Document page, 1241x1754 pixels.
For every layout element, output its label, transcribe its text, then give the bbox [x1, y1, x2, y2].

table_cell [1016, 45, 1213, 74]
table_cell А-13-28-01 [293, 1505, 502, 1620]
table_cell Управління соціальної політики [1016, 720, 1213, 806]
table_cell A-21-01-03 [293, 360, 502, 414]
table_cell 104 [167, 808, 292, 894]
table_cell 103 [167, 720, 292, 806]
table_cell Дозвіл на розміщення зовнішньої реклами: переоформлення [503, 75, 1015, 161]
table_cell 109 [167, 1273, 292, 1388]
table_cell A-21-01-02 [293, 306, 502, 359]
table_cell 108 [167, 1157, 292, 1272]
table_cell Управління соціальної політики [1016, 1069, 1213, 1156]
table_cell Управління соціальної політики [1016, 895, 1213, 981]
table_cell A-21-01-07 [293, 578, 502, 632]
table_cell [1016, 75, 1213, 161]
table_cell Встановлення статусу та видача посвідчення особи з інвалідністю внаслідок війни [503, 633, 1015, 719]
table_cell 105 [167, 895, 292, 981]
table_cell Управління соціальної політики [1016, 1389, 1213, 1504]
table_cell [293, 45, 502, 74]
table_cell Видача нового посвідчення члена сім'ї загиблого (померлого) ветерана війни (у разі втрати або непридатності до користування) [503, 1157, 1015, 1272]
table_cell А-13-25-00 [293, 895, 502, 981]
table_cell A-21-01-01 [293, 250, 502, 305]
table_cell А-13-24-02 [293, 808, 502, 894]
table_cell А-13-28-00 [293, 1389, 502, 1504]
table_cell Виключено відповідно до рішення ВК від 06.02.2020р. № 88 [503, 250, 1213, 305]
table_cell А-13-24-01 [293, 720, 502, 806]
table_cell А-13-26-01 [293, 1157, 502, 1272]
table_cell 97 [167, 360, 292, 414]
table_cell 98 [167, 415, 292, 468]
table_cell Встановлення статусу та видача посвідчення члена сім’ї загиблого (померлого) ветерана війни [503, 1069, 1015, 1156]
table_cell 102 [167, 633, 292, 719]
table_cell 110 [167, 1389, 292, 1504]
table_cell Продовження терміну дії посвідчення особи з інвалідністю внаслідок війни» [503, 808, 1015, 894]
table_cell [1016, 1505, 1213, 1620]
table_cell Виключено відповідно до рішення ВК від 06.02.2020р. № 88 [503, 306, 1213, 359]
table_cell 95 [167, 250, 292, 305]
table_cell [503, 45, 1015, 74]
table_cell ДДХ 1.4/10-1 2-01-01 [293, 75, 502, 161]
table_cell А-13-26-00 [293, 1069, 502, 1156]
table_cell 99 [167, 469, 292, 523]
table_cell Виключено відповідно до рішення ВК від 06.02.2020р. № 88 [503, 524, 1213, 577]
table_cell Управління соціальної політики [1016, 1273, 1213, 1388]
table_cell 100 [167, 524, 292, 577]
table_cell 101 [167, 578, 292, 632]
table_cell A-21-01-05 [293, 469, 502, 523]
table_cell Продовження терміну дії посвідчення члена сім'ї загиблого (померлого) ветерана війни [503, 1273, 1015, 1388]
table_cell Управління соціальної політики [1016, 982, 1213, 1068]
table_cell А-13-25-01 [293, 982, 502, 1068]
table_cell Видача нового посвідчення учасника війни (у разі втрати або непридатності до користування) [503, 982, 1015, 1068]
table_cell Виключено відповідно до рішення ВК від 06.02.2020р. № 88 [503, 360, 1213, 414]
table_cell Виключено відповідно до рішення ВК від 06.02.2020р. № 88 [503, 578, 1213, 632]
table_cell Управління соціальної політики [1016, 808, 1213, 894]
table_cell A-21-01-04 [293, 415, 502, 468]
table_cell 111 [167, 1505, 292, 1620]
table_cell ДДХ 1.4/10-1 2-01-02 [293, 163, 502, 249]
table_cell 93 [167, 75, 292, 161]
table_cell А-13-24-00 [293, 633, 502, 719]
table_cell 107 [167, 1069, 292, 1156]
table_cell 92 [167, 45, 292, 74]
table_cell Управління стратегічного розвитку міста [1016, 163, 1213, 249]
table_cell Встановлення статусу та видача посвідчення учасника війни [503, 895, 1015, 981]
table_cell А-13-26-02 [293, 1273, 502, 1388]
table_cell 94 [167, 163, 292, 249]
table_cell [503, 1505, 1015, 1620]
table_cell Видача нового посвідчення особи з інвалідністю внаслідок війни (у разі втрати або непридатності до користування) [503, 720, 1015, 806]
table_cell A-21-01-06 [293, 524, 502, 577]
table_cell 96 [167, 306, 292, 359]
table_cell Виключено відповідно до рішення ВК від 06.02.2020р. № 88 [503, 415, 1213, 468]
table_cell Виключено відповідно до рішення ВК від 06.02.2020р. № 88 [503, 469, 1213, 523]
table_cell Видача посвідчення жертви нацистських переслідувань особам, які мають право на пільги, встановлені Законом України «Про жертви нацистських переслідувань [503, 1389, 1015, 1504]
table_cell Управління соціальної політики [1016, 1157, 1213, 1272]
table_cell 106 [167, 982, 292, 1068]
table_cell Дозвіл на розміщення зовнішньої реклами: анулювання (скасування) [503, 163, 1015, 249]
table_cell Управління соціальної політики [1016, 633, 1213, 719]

----

● ASSIGNMENT: From the first line above through the line that contains "For every layout", quote each line exactly. Output nothing more.

● WRITTEN REPLY:
Document page, 1241x1754 pixels.
For every layout element, output its label, transcribe its text, then give the bbox [x1, y1, x2, y2].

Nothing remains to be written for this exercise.